When was the last time you marveled at your potential? Yesterday? Last week? Maybe you never have. Every single person should marvel at their potential each and everyday. The only way you can fully arrive into life is to view yourself with new eyes instead of meekly “going with the flow” because you don’t think you’re good enough to get into the big game.

Grant yourself permission today to grow and achieve further.
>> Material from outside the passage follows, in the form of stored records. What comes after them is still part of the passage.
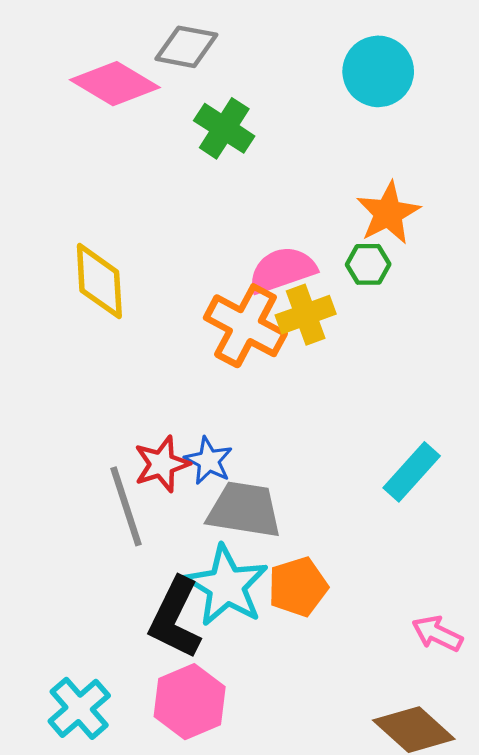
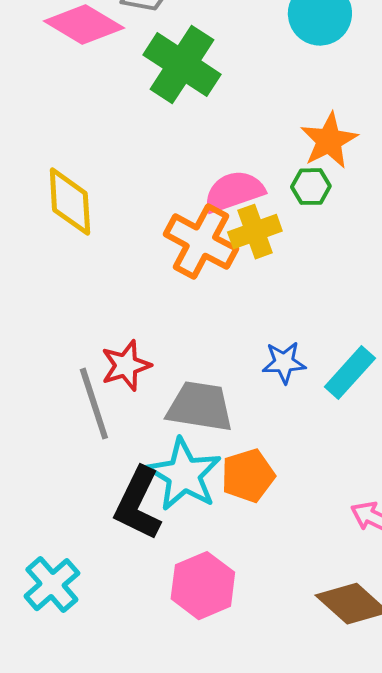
green cross: (224, 128) -> (182, 65), size x1.4
blue star: (209, 461) -> (284, 363), moved, turned -30
pink hexagon: (190, 702) -> (203, 586), moved

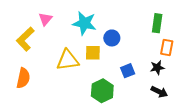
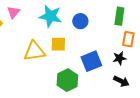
blue circle: (112, 38) -> (80, 21), moved
blue square: (128, 71) -> (91, 61), size x1.5

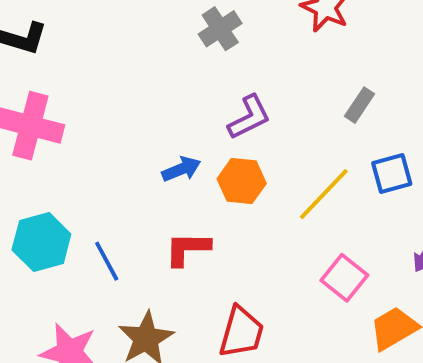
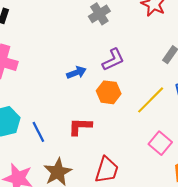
blue arrow: (181, 169) -> (76, 73), moved

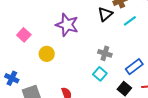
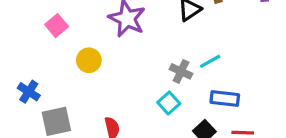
cyan line: (130, 21) -> (210, 61), moved
blue rectangle: (134, 67) -> (225, 99), turned 36

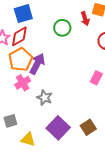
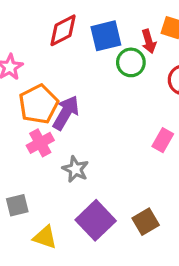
blue square: (23, 14) -> (106, 36), moved
green circle: (62, 28) -> (131, 62), moved
red diamond: (19, 36) -> (63, 30), moved

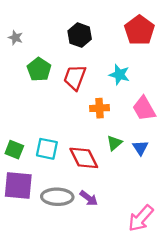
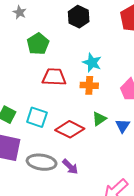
cyan star: (119, 75) -> (92, 63), moved
red trapezoid: (75, 77) -> (54, 77), moved, turned 65
red diamond: (84, 158) -> (70, 129), turned -44

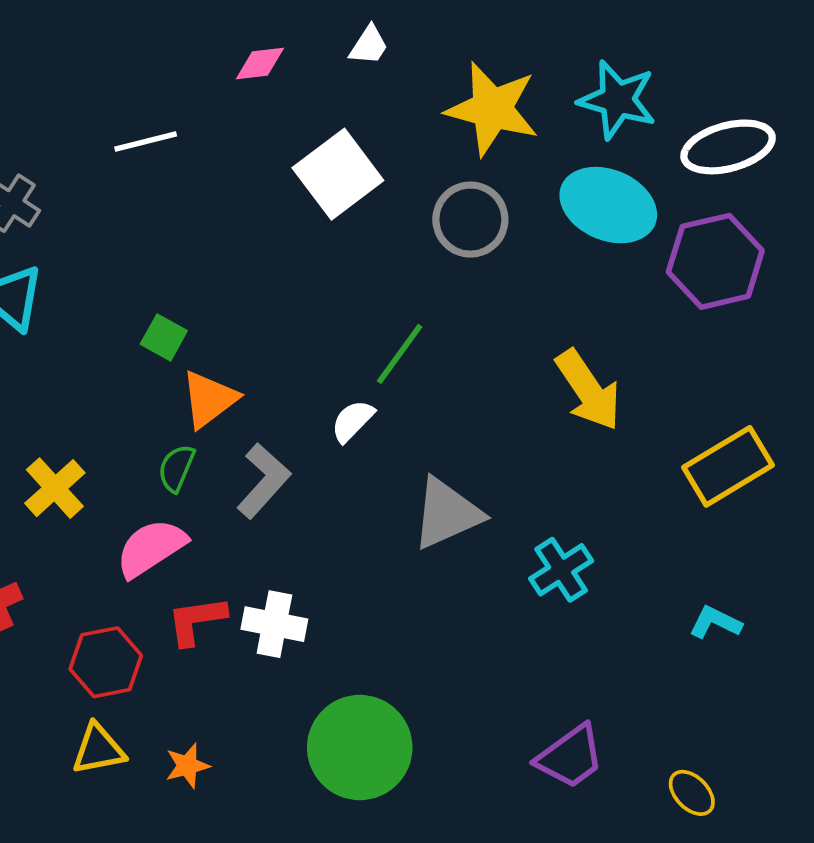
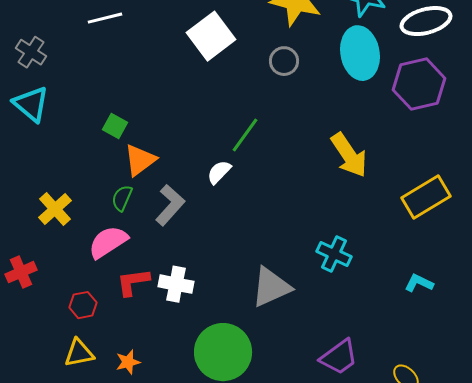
cyan ellipse: (608, 205) -> (360, 53), turned 57
gray circle: (470, 220) -> (284, 61), size x0.7
gray triangle: (447, 513) -> (271, 287), moved
cyan cross: (561, 570) -> (334, 254), turned -32
red hexagon: (106, 662) -> (83, 305), size x0.7

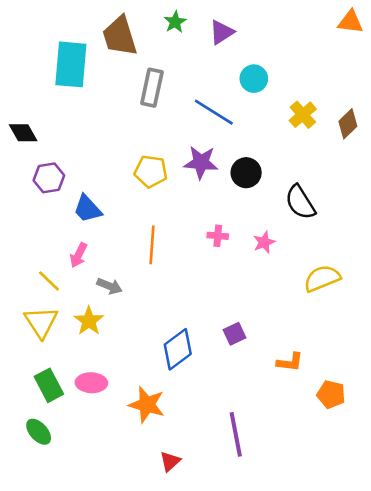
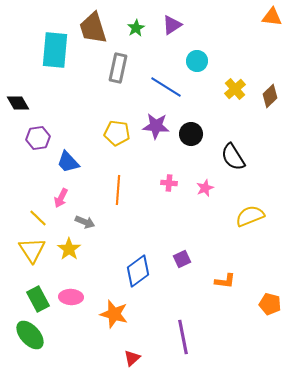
green star: (175, 22) -> (136, 28), moved
orange pentagon: (331, 394) -> (270, 304), moved
green ellipse: (39, 432) -> (30, 335), size x1.4

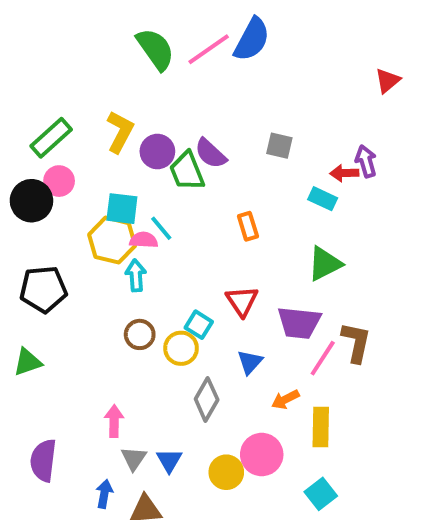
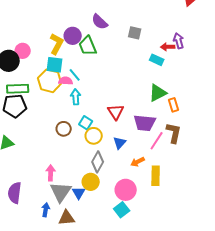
yellow L-shape: (120, 132) -> (57, 44), moved
green rectangle: (51, 138) -> (18, 89), moved, turned 40
purple semicircle: (211, 153) -> (100, 22), moved
orange rectangle: (248, 226) -> (174, 105), moved
cyan arrow: (136, 275) -> (76, 97), moved
cyan square: (199, 325) -> (86, 123), moved
yellow circle: (181, 348) -> (94, 136), moved
gray triangle: (134, 458) -> (61, 192), size x1.6
yellow circle: (226, 472) -> (91, 182), moved
cyan square: (321, 494) -> (122, 210), moved

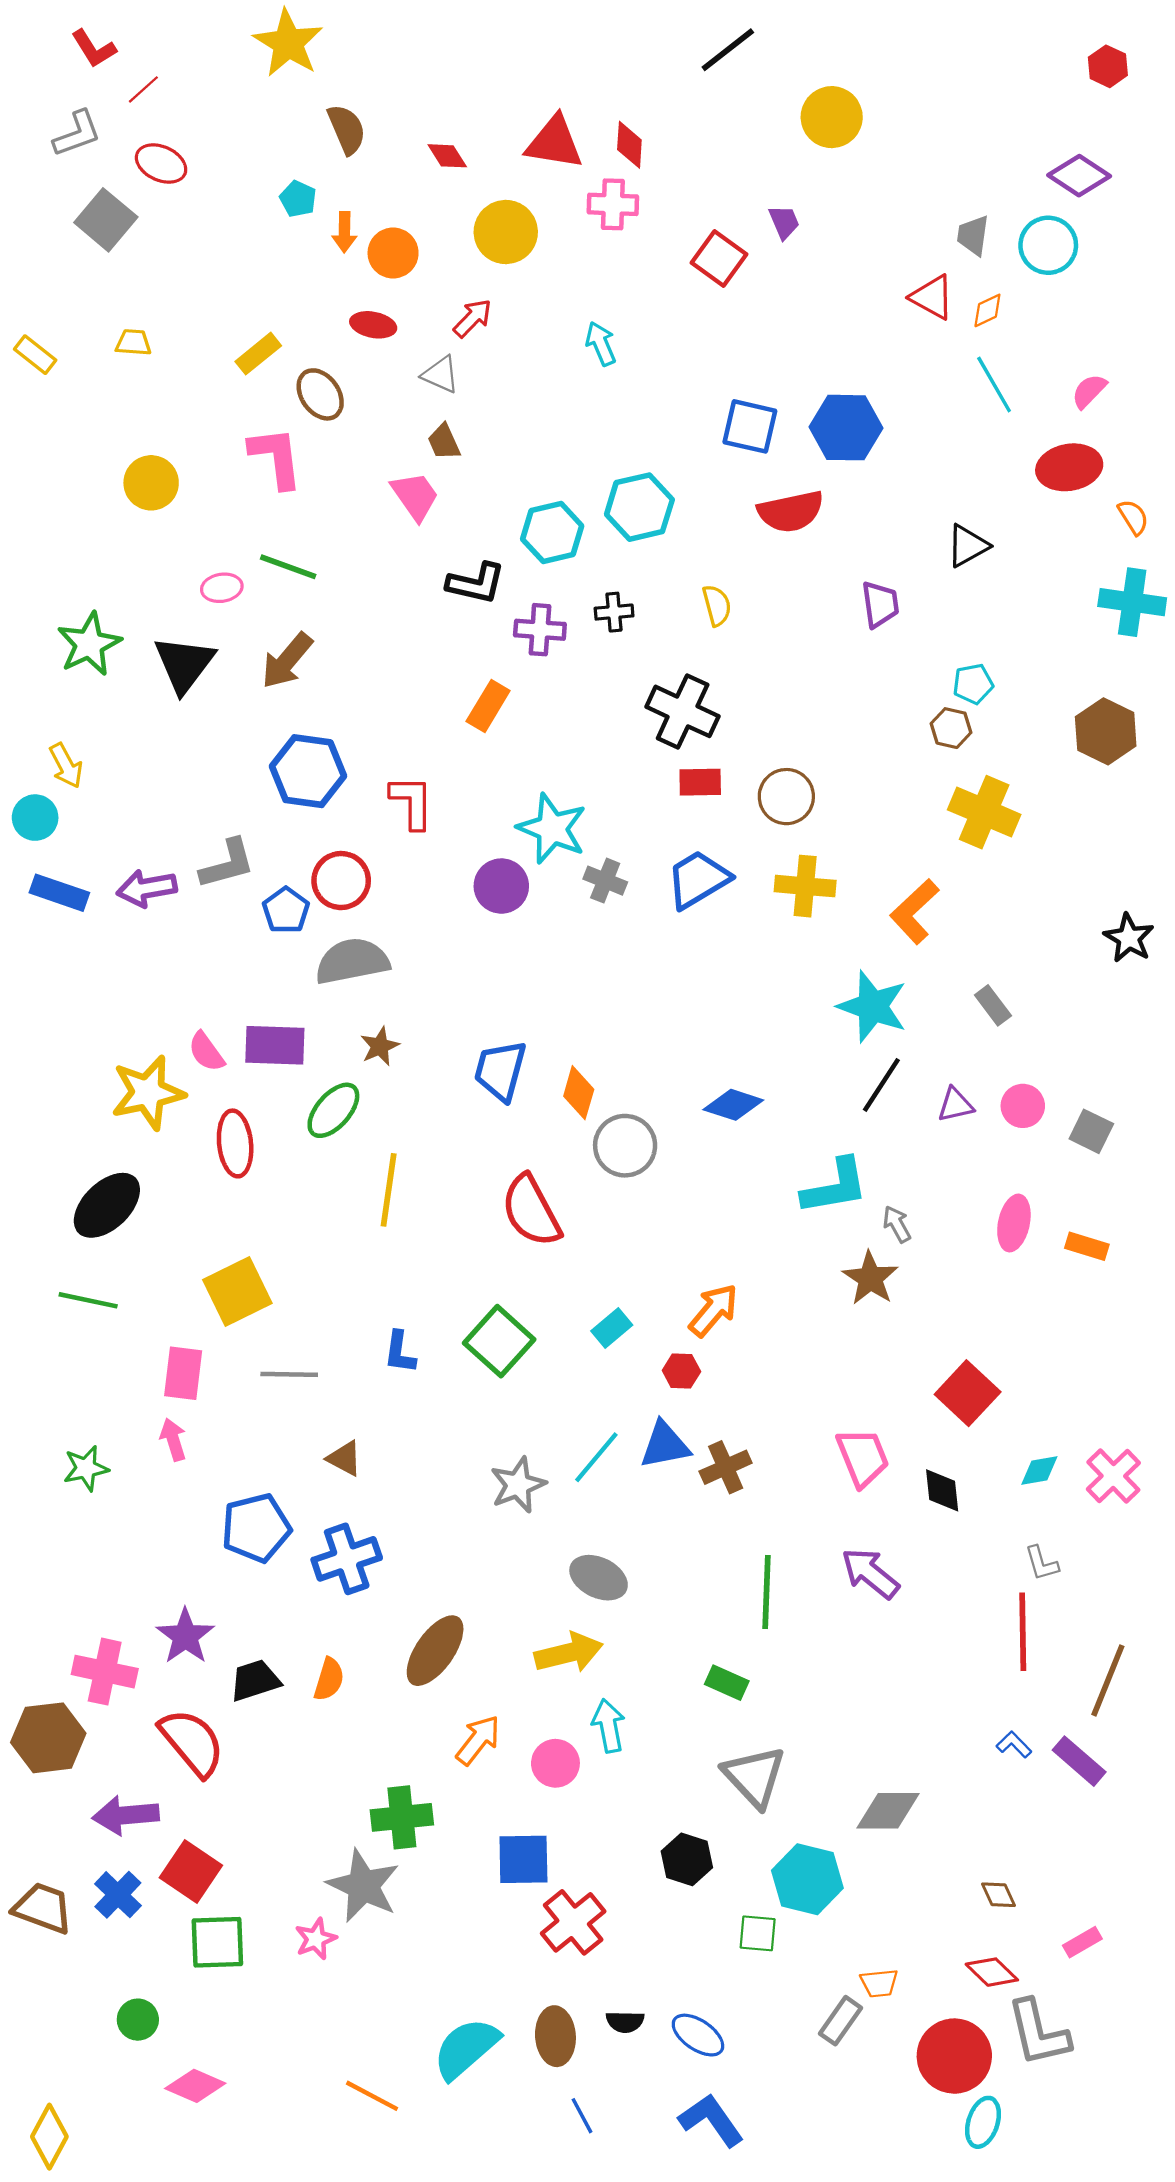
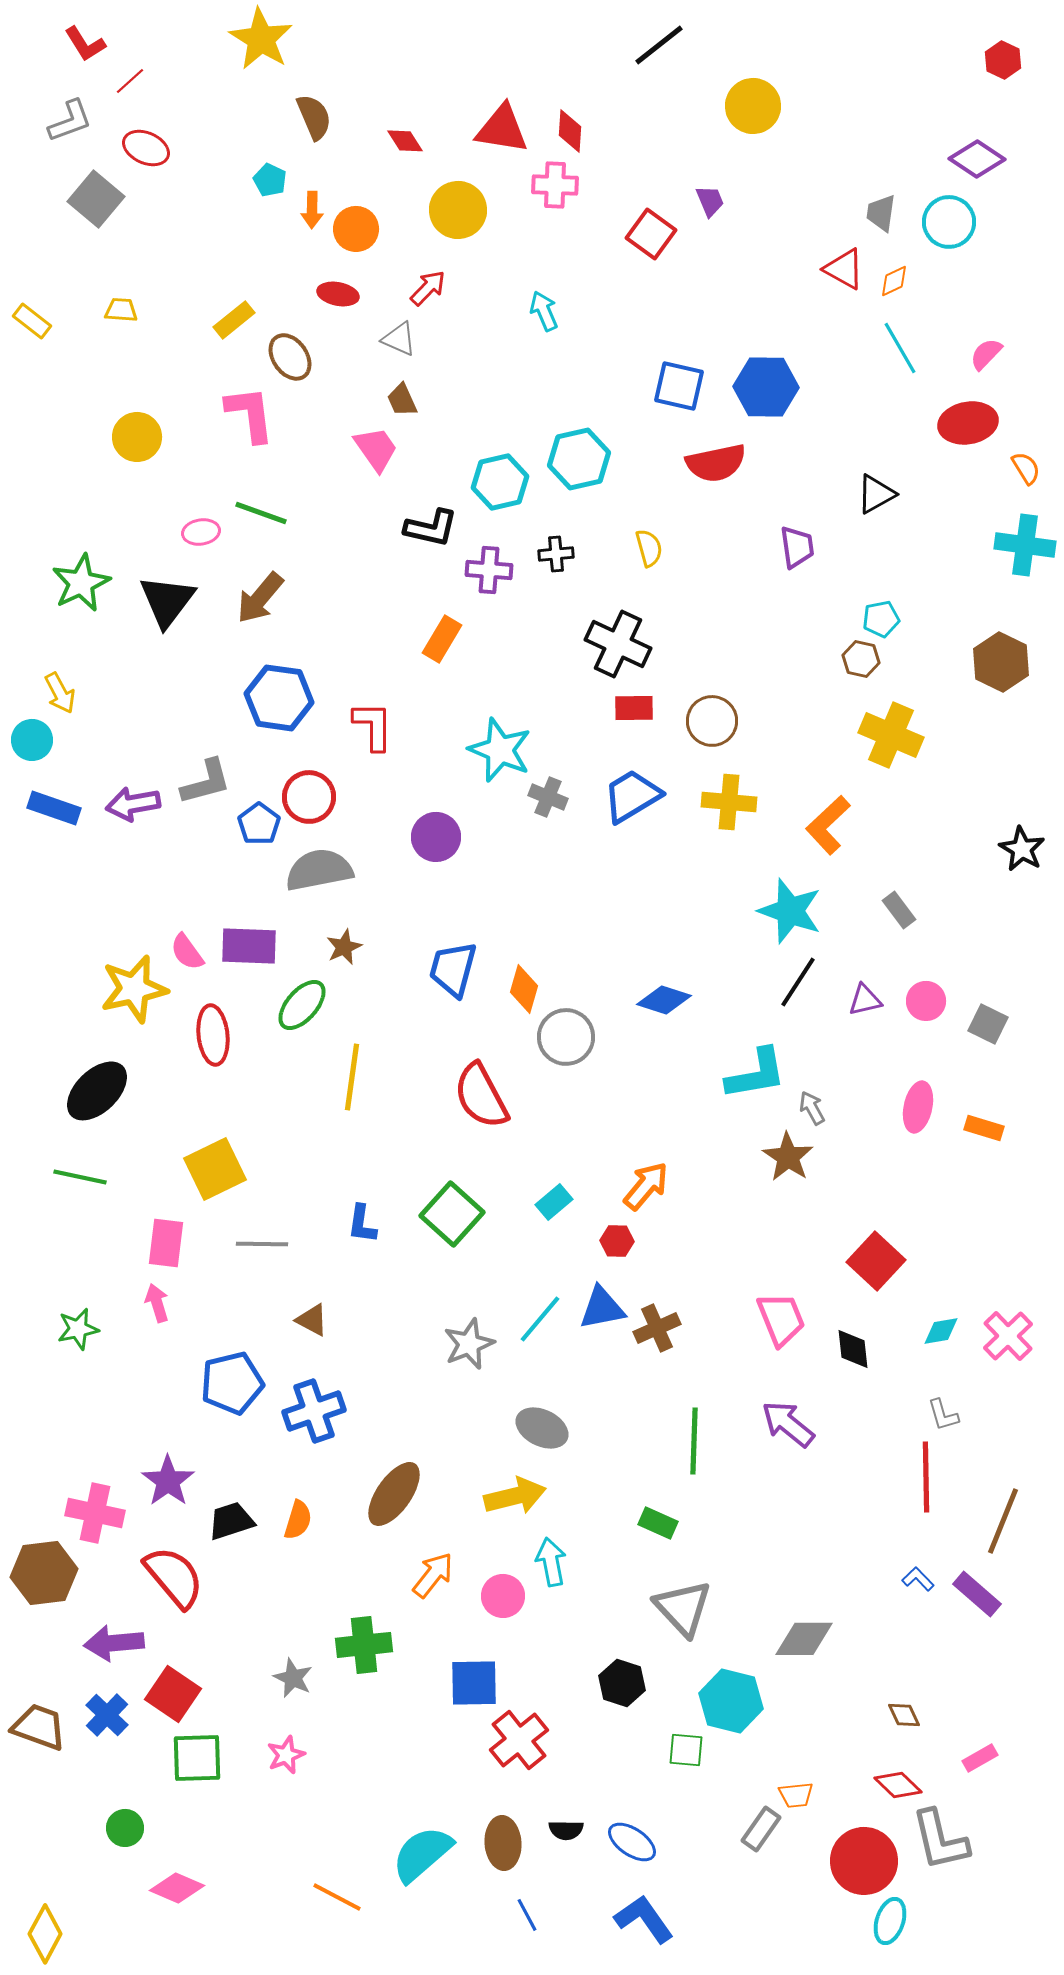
purple circle: (501, 886) -> (436, 837), moved
gray star: (363, 1886) -> (293, 1678), moved, size x0.6

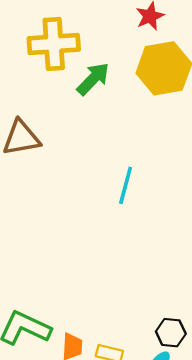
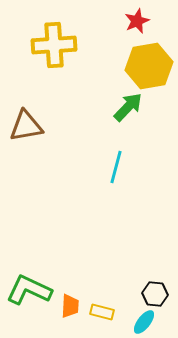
green arrow: (93, 79) -> (128, 107), moved

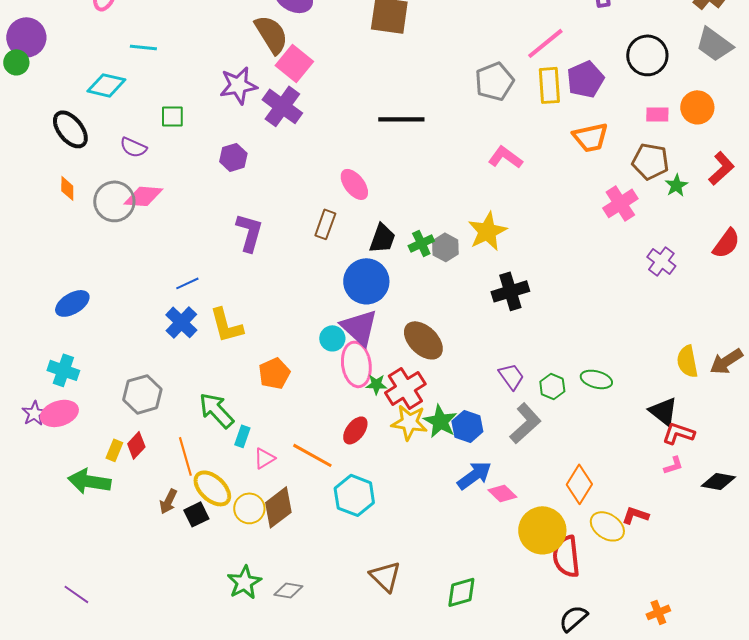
Very few people give attention to the born capabilities in every human being to achieve greatness beyond the status quo.
There is no hard statistical data to measure greatness, so you don’t have to chart your data between normality and something worse.

If you feel that you are coping with life as well as the next person why not see yourself further, instead of seeing how you stack up against other people.

Begin to look at yourself in a new and exciting way.

Tuesday, February 22, 2011

Change for the better

The quote above says "people change for the better, not for the worse." With God, they do. They adapt better, they cope better, they make better decisions, and they live and love better. Being on the other side, when I tried to change without him, didn't let me do a good job. I mean I was living, and I was changing, but I wasn't becoming someone I could be proud of. Perhaps it was because I was changing for the world, doing what those who live for external wanted me to do. But the external is limiting. You can only accomplish so much; you can only experience so much; and you can only change so much. But returning to the internal and the eternal eliminated the boundaries and limits. I changed fully, while still allowing myself to believe that God made me perfect. That in this moment, I can accept who I am and live as my best self.